The painting Natasha is referring to depicts a woman (self-referential) gasping for air above the water, but she is seemingly of the water with a non-humanoid form below the surface.

“She appears to be drowning, but she is of the water but can’t live in the water- being trapped between two worlds, she is created to be under the water, but when she is under, she can’t breathe.”

“That symbolism being stuck between these two worlds. I’m a Pisces, it’s a thing for us to be overwhelmed in our emotions – but it can also be very debilitating sometimes if you don’t hone your ability to be logical and accept physical reality. You get consumed and feel so strongly.”

Natasha is exhibiting with Recovered Futures for the first time and her works in the exhibition explore the interconnectedness of humans and nature and how they interact and work with or against, one another.

“What we see in the world is a reflection and projection of our own lived experience, and this can alter our perception so much. At a deeper level, we are so interconnected, with our living environment, plants, nature, animals – but also with other people – we are made of the same matter and the same energy, it’s not just an impression we have – we have this idea that we can kind of control our world, because the world is us.”
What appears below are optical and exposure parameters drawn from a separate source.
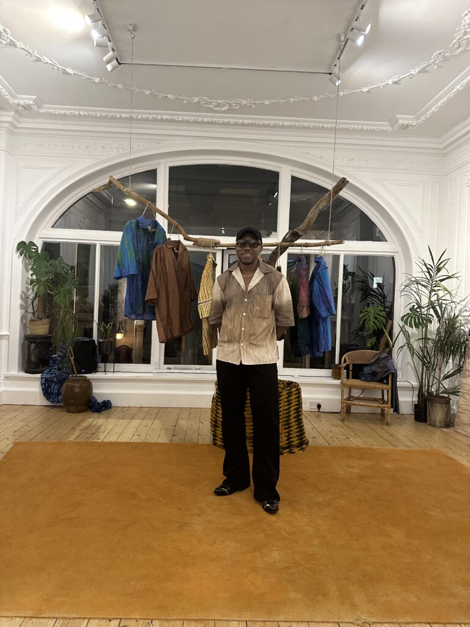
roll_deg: -2.3
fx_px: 434
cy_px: 314
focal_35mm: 24
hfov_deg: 56.8
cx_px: 235
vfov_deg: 71.6
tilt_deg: +0.1
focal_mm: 6.86
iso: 320
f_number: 1.78
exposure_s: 1/50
In Introspection the subject had a troubled energy surrounding him at the time which Natasha found intriguing and she describes the process as exploring themes of ‘we are all part of a working whole’ which the subject did not subscribe to.
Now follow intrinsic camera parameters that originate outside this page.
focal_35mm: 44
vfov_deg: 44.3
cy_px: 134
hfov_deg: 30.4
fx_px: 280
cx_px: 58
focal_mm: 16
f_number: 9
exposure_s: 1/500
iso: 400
Natasha stands with her painting Introspection

“He is incredibly intelligent, but emotionally cut off, intellectually so switched on, but when it comes to himself and his own emotions, he hadn’t figured out how to express that at all,” she said.

The Other Now was a continual battle for Natasha to finish and was painted over a course of three years.

“I fought with this painting the entire time, I hated it and nearly painted over it. I wanted to put a knife through the canvas and maybe that energy comes through. I was trying to explore our ability to impact on our world and the bushfires of 2020 were the impetus for the beginning of the painting – the sky looked like a bonfire, and she was initially holding fire in her hand.”

“I wanted to explore the impact we as humans have on our world, be it negative or positive, what direction do we want to take. Her and the raven are looking in the same direction, to connect back to nature, the flow and looking to the future together. The fire in her hand eventually turned into a white glow – embodying energy and power.”

“You end up being the best at the things you struggled with the most – they strengthen you in the best ways because you have been challenged and had to work hard at them.”

The Other Now by Natasha Zraikat

The Other Now by Natasha Zraikat

Natasha Zraikat is exhibiting with Recovered Futures for the first time in 2024. Her paintings Introspection and The Other Now will be on display from 4 to 10 October in King George Square.